Sie wollte ihn zappeln lassen. Ihn reizen und wütend machen. Sie wollte einfach mal seine Gefühle sehen. In einem Inferno.
Ihr war klar-solche Jungen waren sehr sensibel. Das mit dem Reizen durfte sie nicht zu weit treiben, sonst würde er wieder auf Abwehr schalten. Sie musste ihn zum Kochen bringen, Hae wollte es über alles in dieser Welt.
Bis jetzt war er eher geschockt als irgendetwas. Viel zu überrascht um sie abzuweisen und zu sehr beschäftigt mit seinen Gedanken in seinem hübschen kleinen Kopf. Sie ließ ihre Hände auf seinem Bauch und da er die Jacke nicht zu gemacht hatte, trennte nur das dünne T-Shirt sie. Hae musste grinsen und drückte ihr Gesicht in seinen Rucksack, um ihr Kichern zu verstecken. So ein süßer Junge...
"Hast du gehört, dass Bella und Rob gestern tatsächlich sich aufraffen konnten..." Leonard brachte den Satz nicht zu Ende und blieb vor einer Ampel stehen. Hae nickte, dann fiel ihr auf, dass er sie nicht sehen konnte und murmelte eine Zustimmung. War das gerade so wichtig? Sie hatte ihren Triumph gerade genießen wollen und er kam mit anderen Paaren an. Und natürlich gestern abend.

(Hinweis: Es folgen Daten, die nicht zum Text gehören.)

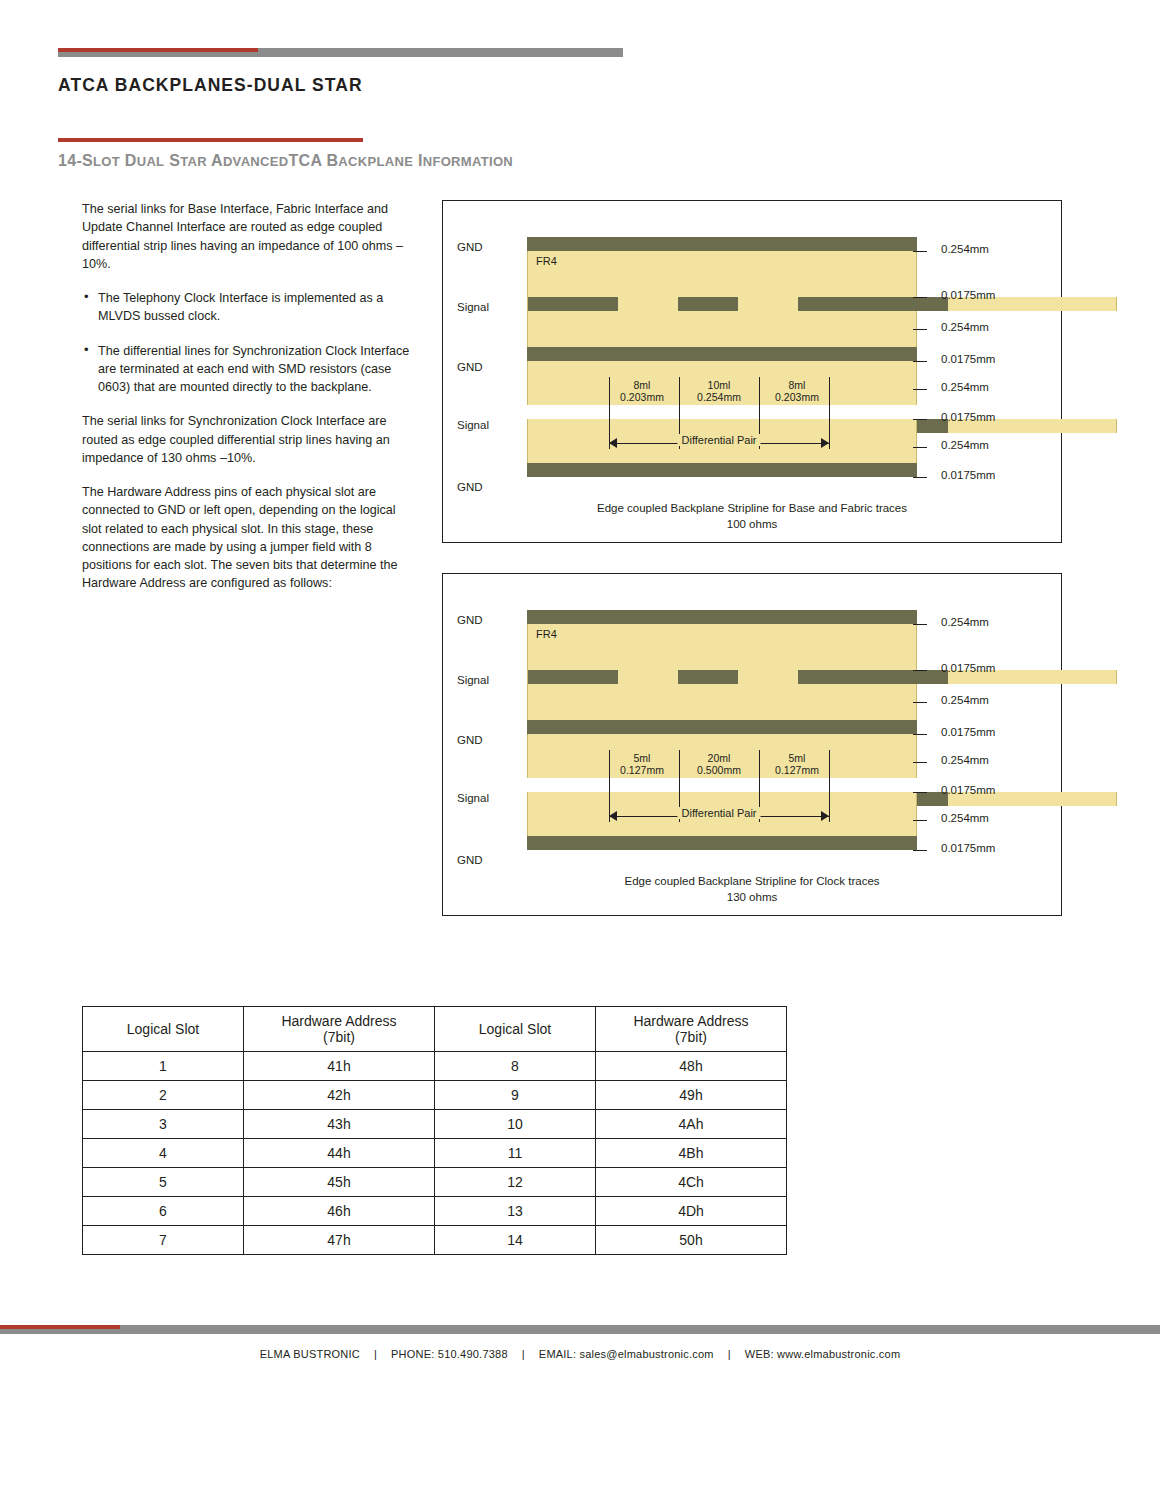ATCA BACKPLANES-DUAL STAR
14-SLOT DUAL STAR ADVANCEDTCA BACKPLANE INFORMATION
The serial links for Base Interface, Fabric Interface and Update Channel Interface are routed as edge coupled differential strip lines having an impedance of 100 ohms –10%.
The Telephony Clock Interface is implemented as a MLVDS bussed clock.
The differential lines for Synchronization Clock Interface are terminated at each end with SMD resistors (case 0603) that are mounted directly to the backplane.
The serial links for Synchronization Clock Interface are routed as edge coupled differential strip lines having an impedance of 130 ohms –10%.
The Hardware Address pins of each physical slot are connected to GND or left open, depending on the logical slot related to each physical slot. In this stage, these connections are made by using a jumper field with 8 positions for each slot. The seven bits that determine the Hardware Address are configured as follows:
GND
Signal
GND
Signal
GND
FR4
8ml
0.203mm
10ml
0.254mm
8ml
0.203mm
Differential Pair
0.254mm
0.0175mm
0.254mm
0.0175mm
0.254mm
0.0175mm
0.254mm
0.0175mm
Edge coupled Backplane Stripline for Base and Fabric traces
100 ohms
GND
Signal
GND
Signal
GND
FR4
5ml
0.127mm
20ml
0.500mm
5ml
0.127mm
Differential Pair
0.254mm
0.0175mm
0.254mm
0.0175mm
0.254mm
0.0175mm
0.254mm
0.0175mm
Edge coupled Backplane Stripline for Clock traces
130 ohms
| Logical Slot | Hardware Address (7bit) | Logical Slot | Hardware Address (7bit) |
| --- | --- | --- | --- |
| 1 | 41h | 8 | 48h |
| 2 | 42h | 9 | 49h |
| 3 | 43h | 10 | 4Ah |
| 4 | 44h | 11 | 4Bh |
| 5 | 45h | 12 | 4Ch |
| 6 | 46h | 13 | 4Dh |
| 7 | 47h | 14 | 50h |
ELMA BUSTRONIC|PHONE: 510.490.7388|EMAIL: sales@elmabustronic.com|WEB: www.elmabustronic.com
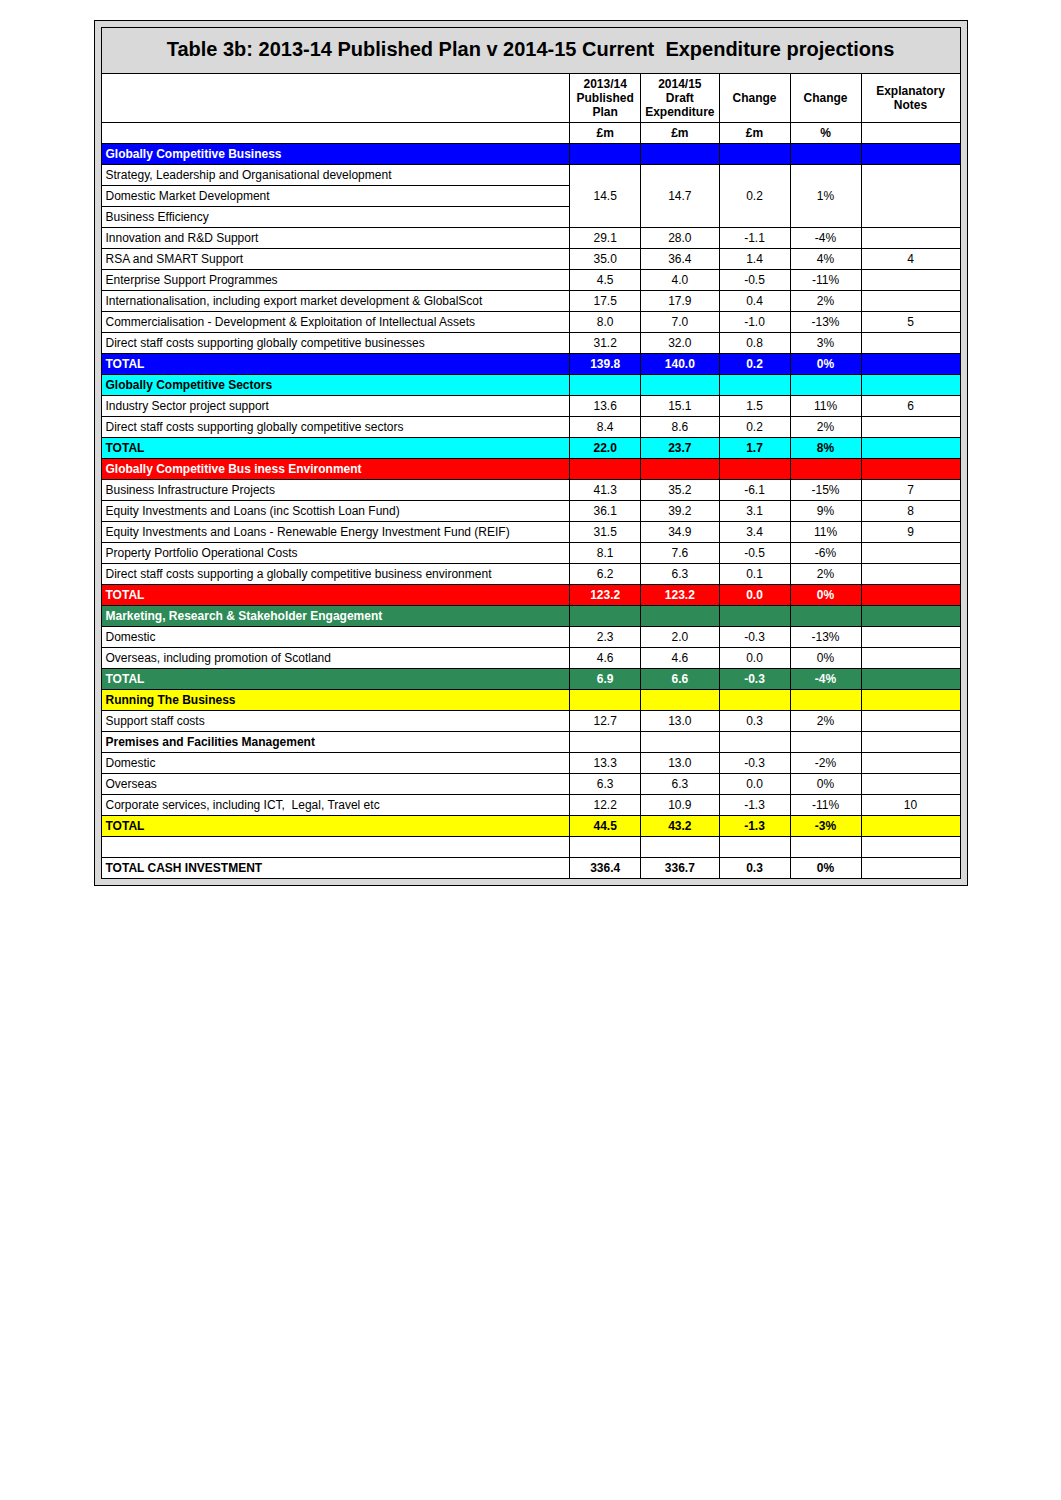Table 3b: 2013-14 Published Plan v 2014-15 Current Expenditure projections
| | 2013/14 Published Plan | 2014/15 Draft Expenditure | Change | Change | Explanatory Notes |
| --- | --- | --- | --- | --- | --- |
| | £m | £m | £m | % | |
| Globally Competitive Business | | | | | |
| Strategy, Leadership and Organisational development | 14.5 | 14.7 | 0.2 | 1% | |
| Domestic Market Development |
| Business Efficiency |
| Innovation and R&D Support | 29.1 | 28.0 | -1.1 | -4% | |
| RSA and SMART Support | 35.0 | 36.4 | 1.4 | 4% | 4 |
| Enterprise Support Programmes | 4.5 | 4.0 | -0.5 | -11% | |
| Internationalisation, including export market development & GlobalScot | 17.5 | 17.9 | 0.4 | 2% | |
| Commercialisation - Development & Exploitation of Intellectual Assets | 8.0 | 7.0 | -1.0 | -13% | 5 |
| Direct staff costs supporting globally competitive businesses | 31.2 | 32.0 | 0.8 | 3% | |
| TOTAL | 139.8 | 140.0 | 0.2 | 0% | |
| Globally Competitive Sectors | | | | | |
| Industry Sector project support | 13.6 | 15.1 | 1.5 | 11% | 6 |
| Direct staff costs supporting globally competitive sectors | 8.4 | 8.6 | 0.2 | 2% | |
| TOTAL | 22.0 | 23.7 | 1.7 | 8% | |
| Globally Competitive Bus iness Environment | | | | | |
| Business Infrastructure Projects | 41.3 | 35.2 | -6.1 | -15% | 7 |
| Equity Investments and Loans (inc Scottish Loan Fund) | 36.1 | 39.2 | 3.1 | 9% | 8 |
| Equity Investments and Loans - Renewable Energy Investment Fund (REIF) | 31.5 | 34.9 | 3.4 | 11% | 9 |
| Property Portfolio Operational Costs | 8.1 | 7.6 | -0.5 | -6% | |
| Direct staff costs supporting a globally competitive business environment | 6.2 | 6.3 | 0.1 | 2% | |
| TOTAL | 123.2 | 123.2 | 0.0 | 0% | |
| Marketing, Research & Stakeholder Engagement | | | | | |
| Domestic | 2.3 | 2.0 | -0.3 | -13% | |
| Overseas, including promotion of Scotland | 4.6 | 4.6 | 0.0 | 0% | |
| TOTAL | 6.9 | 6.6 | -0.3 | -4% | |
| Running The Business | | | | | |
| Support staff costs | 12.7 | 13.0 | 0.3 | 2% | |
| Premises and Facilities Management | | | | | |
| Domestic | 13.3 | 13.0 | -0.3 | -2% | |
| Overseas | 6.3 | 6.3 | 0.0 | 0% | |
| Corporate services, including ICT, Legal, Travel etc | 12.2 | 10.9 | -1.3 | -11% | 10 |
| TOTAL | 44.5 | 43.2 | -1.3 | -3% | |
| TOTAL CASH INVESTMENT | 336.4 | 336.7 | 0.3 | 0% | |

Sie hatte viel Zeit zum Nachdenken gehabt. Sehr viel. Und die hatte sich mit seinem und ihrem Verhalten von der Party auseinander gesetzt. Sie hätte ihn einfach küssen sollen. Der Moment hätte nicht viel geändert. Jetzt war Leon der erste Junge, der ihren Kuss abgewiesen hatte...der erste!
Sie vergrub ihr Gesicht noch tiefer in seinen Rucksack. Es wäre gelogen, sie würde ihn riechen, der Rucksack roch wie jeder andere, aber als sie ihren Griff um seinen Bauch festigte, spürte sie sein Herz heftig gegen seine Rippen schlagen und das Blut durch seinen Körper pumpen. Am liebsten hätte sie ihn damit getriezt, aber Hae genoß den Moment so sehr, sodass sie überrascht ihre Finger in ihn krallte, als sie anfuhren und mit einem Ruck es wieder los ging.

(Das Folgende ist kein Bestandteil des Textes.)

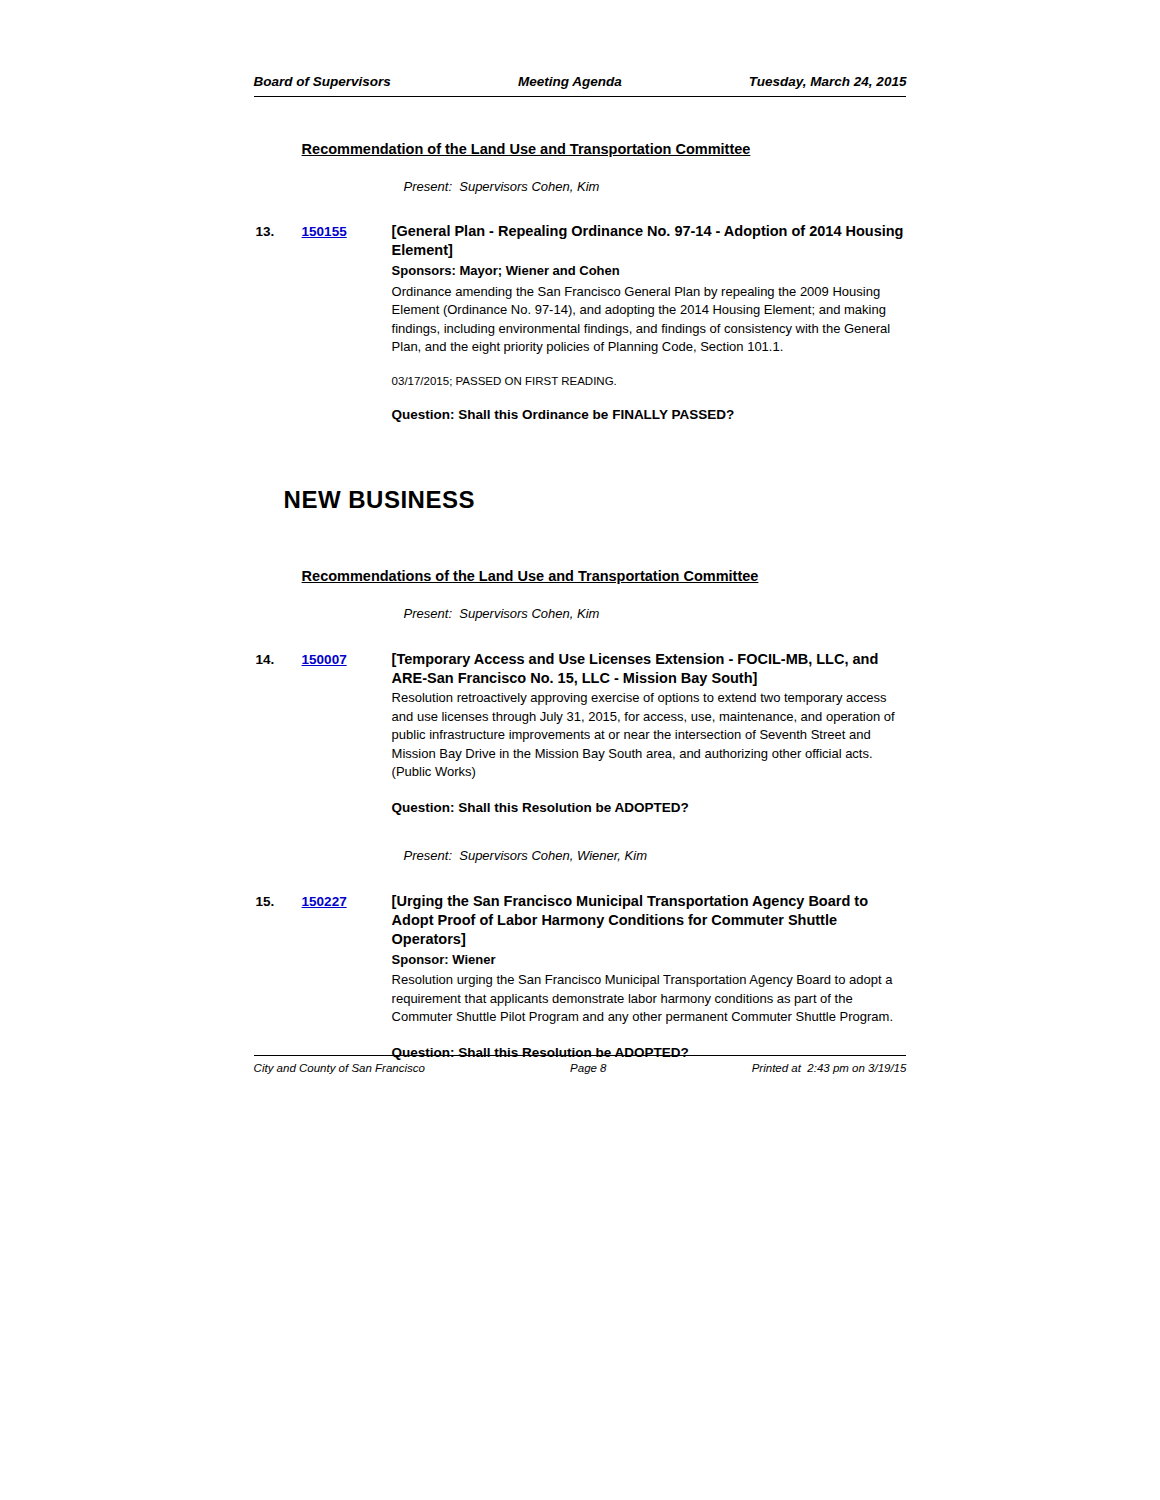Board of Supervisors
Meeting Agenda
Tuesday, March 24, 2015
Recommendation of the Land Use and Transportation Committee
Present: Supervisors Cohen, Kim
13.
150155
[General Plan - Repealing Ordinance No. 97-14 - Adoption of 2014 Housing Element]
Sponsors: Mayor; Wiener and Cohen
Ordinance amending the San Francisco General Plan by repealing the 2009 Housing Element (Ordinance No. 97-14), and adopting the 2014 Housing Element; and making findings, including environmental findings, and findings of consistency with the General Plan, and the eight priority policies of Planning Code, Section 101.1.
03/17/2015; PASSED ON FIRST READING.
Question: Shall this Ordinance be FINALLY PASSED?
NEW BUSINESS
Recommendations of the Land Use and Transportation Committee
Present: Supervisors Cohen, Kim
14.
150007
[Temporary Access and Use Licenses Extension - FOCIL-MB, LLC, and ARE-San Francisco No. 15, LLC - Mission Bay South]
Resolution retroactively approving exercise of options to extend two temporary access and use licenses through July 31, 2015, for access, use, maintenance, and operation of public infrastructure improvements at or near the intersection of Seventh Street and Mission Bay Drive in the Mission Bay South area, and authorizing other official acts. (Public Works)
Question: Shall this Resolution be ADOPTED?
Present: Supervisors Cohen, Wiener, Kim
15.
150227
[Urging the San Francisco Municipal Transportation Agency Board to Adopt Proof of Labor Harmony Conditions for Commuter Shuttle Operators]
Sponsor: Wiener
Resolution urging the San Francisco Municipal Transportation Agency Board to adopt a requirement that applicants demonstrate labor harmony conditions as part of the Commuter Shuttle Pilot Program and any other permanent Commuter Shuttle Program.
Question: Shall this Resolution be ADOPTED?
City and County of San Francisco
Page 8
Printed at 2:43 pm on 3/19/15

"Und worum geht es in Lost Souls?" Seine Stimme war beinahe entspannt, aber Hae konnte die leichte Unruhe und Nervosität herausstechen hören. Es war einfach nur süß, das ließ sie sich natürlich nicht anmerken. Sie wollte es bei ihm langsamer angehen lassen, ihn durch testen. Nachdem sie die Brocken Informationen über dem Fahrtwind ihm zurief, herrschte Stille zwischen ihnen.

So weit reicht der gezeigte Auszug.